Utilizing data from the Surveillance, Epidemiology and End Results (SEER) program of more than 768,000 patients who were between the ages of 18 and 64 at the time of diagnosis, the study found that while 83.8% of White patients were covered by non-Medicaid insurance, that number was only 68.4% for patients of other races.
Among the study’s subjects, 1.1% died as a result of CVD.
“The frequencies of cardiovascular death varied significantly according to insurance status,” the authors wrote, “with the highest proportion of deaths occurring in Medicaid insured (1.65%) and proportionally fewer deaths among uninsured (1.28%) and non-Medicaid insured patients (.91%).”
Black, male and older patients were associated with a higher risk of cardiovascular death, the authors found. Patients insured through Medicaid had the highest standardized mortality ratio (SMR, the ratio of deaths of patients in a study compared with an estimated number of deaths in the general population) at 3.57 — with White, Medicaid-insured beneficiaries having the highest SMR (3.87) and non-Medicaid insured White patients having the lowest SMR (1.24). Black Medicaid beneficiaries had the lowest comparative SMR when juxtaposed with patients of other races.

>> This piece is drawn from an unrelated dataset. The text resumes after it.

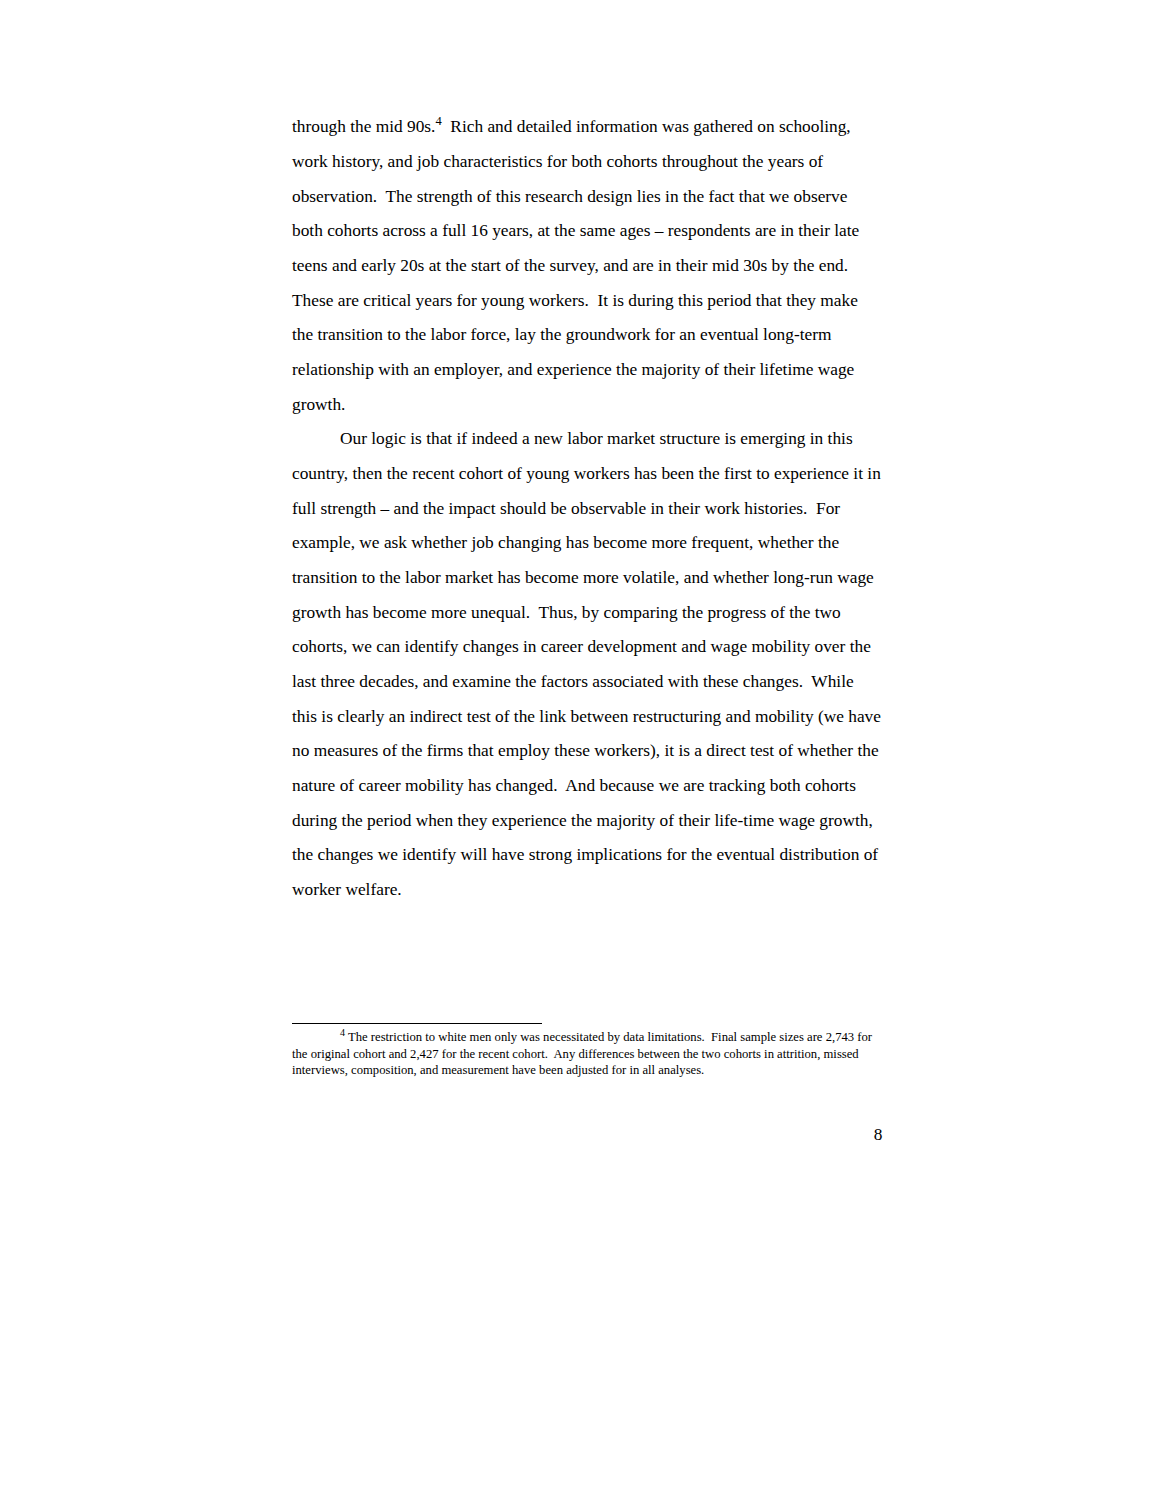through the mid 90s.4 Rich and detailed information was gathered on schooling, work history, and job characteristics for both cohorts throughout the years of observation. The strength of this research design lies in the fact that we observe both cohorts across a full 16 years, at the same ages – respondents are in their late teens and early 20s at the start of the survey, and are in their mid 30s by the end. These are critical years for young workers. It is during this period that they make the transition to the labor force, lay the groundwork for an eventual long-term relationship with an employer, and experience the majority of their lifetime wage growth.
Our logic is that if indeed a new labor market structure is emerging in this country, then the recent cohort of young workers has been the first to experience it in full strength – and the impact should be observable in their work histories. For example, we ask whether job changing has become more frequent, whether the transition to the labor market has become more volatile, and whether long-run wage growth has become more unequal. Thus, by comparing the progress of the two cohorts, we can identify changes in career development and wage mobility over the last three decades, and examine the factors associated with these changes. While this is clearly an indirect test of the link between restructuring and mobility (we have no measures of the firms that employ these workers), it is a direct test of whether the nature of career mobility has changed. And because we are tracking both cohorts during the period when they experience the majority of their life-time wage growth, the changes we identify will have strong implications for the eventual distribution of worker welfare.
4 The restriction to white men only was necessitated by data limitations. Final sample sizes are 2,743 for the original cohort and 2,427 for the recent cohort. Any differences between the two cohorts in attrition, missed interviews, composition, and measurement have been adjusted for in all analyses.
8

“It is particularly concerning that this insurance disparity may further contribute to and complicate racial disparities in healthcare outcomes, as non-White patients were disproportionally enrolled into Medicaid or were uninsured due to their socioeconomic status,” the authors wrote. “Furthermore, the insurance disparity in CVD mortality among
cancer survivors was actually more prominent as compared to all cause or cancer specific mortality. This highlights the emerging need for greater attention to the cardiac aspects of care in cancer survivors and warrants close collaboration with the cardio-oncology, primary care and oncology physicians to achieve high quality care to narrow the current gap in outcomes.”